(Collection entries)
Content starts
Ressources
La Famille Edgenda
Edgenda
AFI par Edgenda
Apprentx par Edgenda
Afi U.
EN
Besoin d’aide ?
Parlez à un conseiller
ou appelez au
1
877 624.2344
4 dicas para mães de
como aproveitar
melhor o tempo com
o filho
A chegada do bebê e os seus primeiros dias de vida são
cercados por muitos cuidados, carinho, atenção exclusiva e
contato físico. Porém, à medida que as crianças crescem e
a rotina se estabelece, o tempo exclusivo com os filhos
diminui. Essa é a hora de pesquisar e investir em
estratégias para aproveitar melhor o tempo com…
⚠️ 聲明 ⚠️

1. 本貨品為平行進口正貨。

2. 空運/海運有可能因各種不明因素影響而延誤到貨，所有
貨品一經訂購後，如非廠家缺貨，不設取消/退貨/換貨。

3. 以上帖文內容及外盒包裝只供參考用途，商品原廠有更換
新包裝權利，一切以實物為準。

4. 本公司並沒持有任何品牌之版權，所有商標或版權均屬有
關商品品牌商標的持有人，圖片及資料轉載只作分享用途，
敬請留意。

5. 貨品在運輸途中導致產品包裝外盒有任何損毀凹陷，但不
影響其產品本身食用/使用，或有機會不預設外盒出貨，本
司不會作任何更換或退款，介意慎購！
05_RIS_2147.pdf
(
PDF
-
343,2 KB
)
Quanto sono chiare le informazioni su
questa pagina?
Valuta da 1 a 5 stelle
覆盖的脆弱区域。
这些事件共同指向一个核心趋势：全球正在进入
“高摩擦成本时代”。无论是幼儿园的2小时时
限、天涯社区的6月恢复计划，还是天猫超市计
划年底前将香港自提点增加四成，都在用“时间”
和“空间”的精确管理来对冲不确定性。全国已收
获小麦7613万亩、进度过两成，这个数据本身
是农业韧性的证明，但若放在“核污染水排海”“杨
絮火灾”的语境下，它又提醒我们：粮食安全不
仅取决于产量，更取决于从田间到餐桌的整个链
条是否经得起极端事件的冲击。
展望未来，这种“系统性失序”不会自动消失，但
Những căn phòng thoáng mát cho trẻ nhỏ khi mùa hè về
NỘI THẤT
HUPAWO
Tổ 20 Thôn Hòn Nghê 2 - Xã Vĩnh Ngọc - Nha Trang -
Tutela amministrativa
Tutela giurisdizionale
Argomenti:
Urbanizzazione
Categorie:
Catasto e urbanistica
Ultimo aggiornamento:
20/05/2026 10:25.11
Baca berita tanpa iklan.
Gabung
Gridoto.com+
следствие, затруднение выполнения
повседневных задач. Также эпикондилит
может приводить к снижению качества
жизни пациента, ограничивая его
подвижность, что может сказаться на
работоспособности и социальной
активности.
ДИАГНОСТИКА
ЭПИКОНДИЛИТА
Content ends
Every entry should be output again exactly as written.

Ressources
La Famille Edgenda
Edgenda
AFI par Edgenda
Apprentx par Edgenda
Afi U.
EN
Besoin d’aide ?
Parlez à un conseiller
ou appelez au
1
877 624.2344
4 dicas para mães de
como aproveitar
melhor o tempo com
o filho
A chegada do bebê e os seus primeiros dias de vida são
cercados por muitos cuidados, carinho, atenção exclusiva e
contato físico. Porém, à medida que as crianças crescem e
a rotina se estabelece, o tempo exclusivo com os filhos
diminui. Essa é a hora de pesquisar e investir em
estratégias para aproveitar melhor o tempo com…
⚠️ 聲明 ⚠️

1. 本貨品為平行進口正貨。

2. 空運/海運有可能因各種不明因素影響而延誤到貨，所有
貨品一經訂購後，如非廠家缺貨，不設取消/退貨/換貨。

3. 以上帖文內容及外盒包裝只供參考用途，商品原廠有更換
新包裝權利，一切以實物為準。

4. 本公司並沒持有任何品牌之版權，所有商標或版權均屬有
關商品品牌商標的持有人，圖片及資料轉載只作分享用途，
敬請留意。

5. 貨品在運輸途中導致產品包裝外盒有任何損毀凹陷，但不
影響其產品本身食用/使用，或有機會不預設外盒出貨，本
司不會作任何更換或退款，介意慎購！
05_RIS_2147.pdf
(
PDF
-
343,2 KB
)
Quanto sono chiare le informazioni su
questa pagina?
Valuta da 1 a 5 stelle
覆盖的脆弱区域。
这些事件共同指向一个核心趋势：全球正在进入
“高摩擦成本时代”。无论是幼儿园的2小时时
限、天涯社区的6月恢复计划，还是天猫超市计
划年底前将香港自提点增加四成，都在用“时间”
和“空间”的精确管理来对冲不确定性。全国已收
获小麦7613万亩、进度过两成，这个数据本身
是农业韧性的证明，但若放在“核污染水排海”“杨
絮火灾”的语境下，它又提醒我们：粮食安全不
仅取决于产量，更取决于从田间到餐桌的整个链
条是否经得起极端事件的冲击。
展望未来，这种“系统性失序”不会自动消失，但
Những căn phòng thoáng mát cho trẻ nhỏ khi mùa hè về
NỘI THẤT
HUPAWO
Tổ 20 Thôn Hòn Nghê 2 - Xã Vĩnh Ngọc - Nha Trang -
Tutela amministrativa
Tutela giurisdizionale
Argomenti:
Urbanizzazione
Categorie:
Catasto e urbanistica
Ultimo aggiornamento:
20/05/2026 10:25.11
Baca berita tanpa iklan.
Gabung
Gridoto.com+
следствие, затруднение выполнения
повседневных задач. Также эпикондилит
может приводить к снижению качества
жизни пациента, ограничивая его
подвижность, что может сказаться на
работоспособности и социальной
активности.
ДИАГНОСТИКА
ЭПИКОНДИЛИТА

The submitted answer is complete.